FLICKR / James Marvin Phelps

Succeed Through Stubbornness

Rob V
2 min readMay 21, 2013

“Quit what you suck at”.

The argument goes, if you suck at something and you don’t enjoy it, then quit it. The problem is, sucking at something isn’t fun. Even if you aspire to be the greatest artist of all time, and thoroughly enjoy the intricacies of the field, you’re going to hate sucking at creating art and you’re going to suck at it for a long time.

What keeps us going is not this intrinsic joy that we get from even trying, it’s pure stubbornness, it’s the idea that it will eventually pay off. The idea that you’re going to enjoy this time trivializes what it takes to truly master or even just become profficient at something.
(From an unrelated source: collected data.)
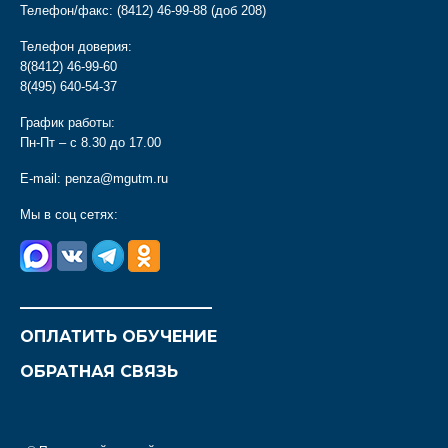
Телефон/факс:
(8412) 46-99-88
(доб 208)
Телефон доверия:
8(8412) 46-99-60
8(495) 640-54-37
График работы:
Пн-Пт – с 8.30 до 17.00
E-mail:
penza@mgutm.ru
Мы в соц сетях:
________________________
ОПЛАТИТЬ ОБУЧЕНИЕ
ОБРАТНАЯ СВЯЗЬ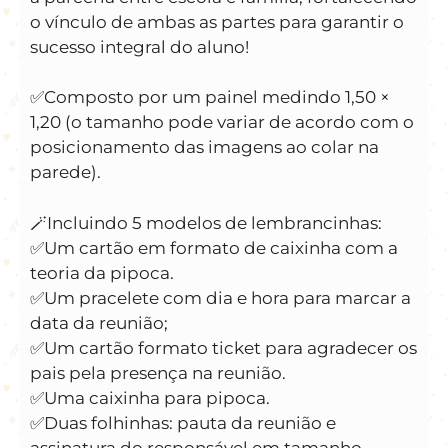
o vínculo de ambas as partes para garantir o
sucesso integral do aluno!
✅️Composto por um painel medindo 1,50 ×
1,20 (o tamanho pode variar de acordo com o
posicionamento das imagens ao colar na
parede).
🪄Incluindo 5 modelos de lembrancinhas:
✅️Um cartão em formato de caixinha com a
teoria da pipoca.
✅️Um pracelete com dia e hora para marcar a
data da reunião;
✅️Um cartão formato ticket para agradecer os
pais pela presença na reunião.
✅️Uma caixinha para pipoca.
✅️Duas folhinhas: pauta da reunião e
assinatura do responsável em tamanho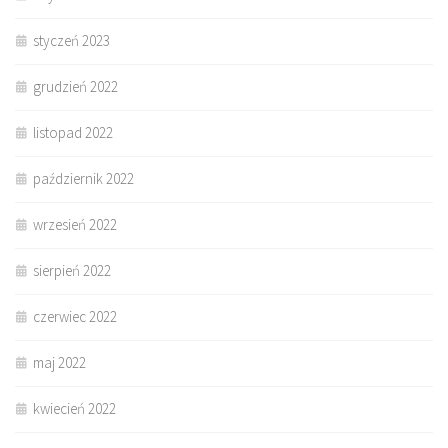
styczeń 2023
grudzień 2022
listopad 2022
październik 2022
wrzesień 2022
sierpień 2022
czerwiec 2022
maj 2022
kwiecień 2022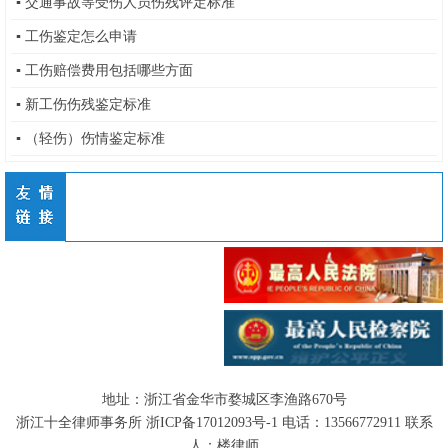
▪
交通事故等受伤人员伤残评定标准
▪
工伤鉴定怎么申请
▪
工伤赔偿费用包括哪些方面
▪
新工伤伤残鉴定标准
▪
（轻伤）伤情鉴定标准
地址：浙江省金华市婺城区李渔路670号
浙江十全律师事务所
浙ICP备17012093号-1
电话：
13566772911
联系
人：楼律师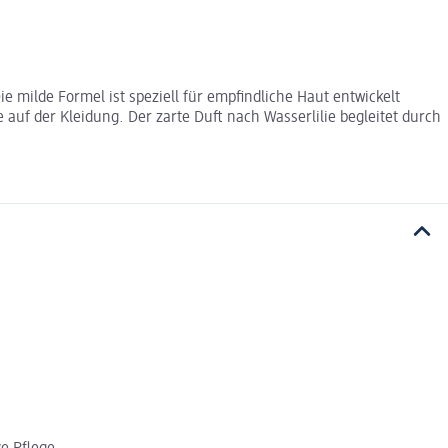
e milde Formel ist speziell für empfindliche Haut entwickelt
f der Kleidung. Der zarte Duft nach Wasserlilie begleitet durch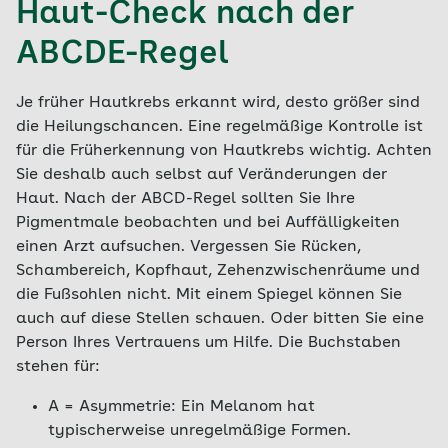
Haut-Check nach der
ABCDE-Regel
Je früher Hautkrebs erkannt wird, desto größer sind
die Heilungschancen. Eine regelmäßige Kontrolle ist
für die Früherkennung von Hautkrebs wichtig. Achten
Sie deshalb auch selbst auf Veränderungen der
Haut. Nach der ABCD-Regel sollten Sie Ihre
Pigmentmale beobachten und bei Auffälligkeiten
einen Arzt aufsuchen. Vergessen Sie Rücken,
Schambereich, Kopfhaut, Zehenzwischenräume und
die Fußsohlen nicht. Mit einem Spiegel können Sie
auch auf diese Stellen schauen. Oder bitten Sie eine
Person Ihres Vertrauens um Hilfe. Die Buchstaben
stehen für:
A = Asymmetrie: Ein Melanom hat
typischerweise unregelmäßige Formen.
Brad Feld, who’s quote is mentioned above, usually backs it up with something like, “if you are doing something poorly AND you don’t enjoy it, then you probably suck at it. If you are doing it poorly, but it’s important to you, or you want to get better at it, or it fascinates you – keep trying”. Unfortunately that’s much wordier and harder to get across than “quit what you suck at”, and it’s damaging.

I believe we should be encouraging people to push through ruts. I believe that when someone isn’t sure if something matters enough to them to put up with doing it poorly for a while, we shouldn’t be pushing them towards quiting, we should be encouraging them to try harder, work longer, be better.

We should be encouraging others to be more stubborn.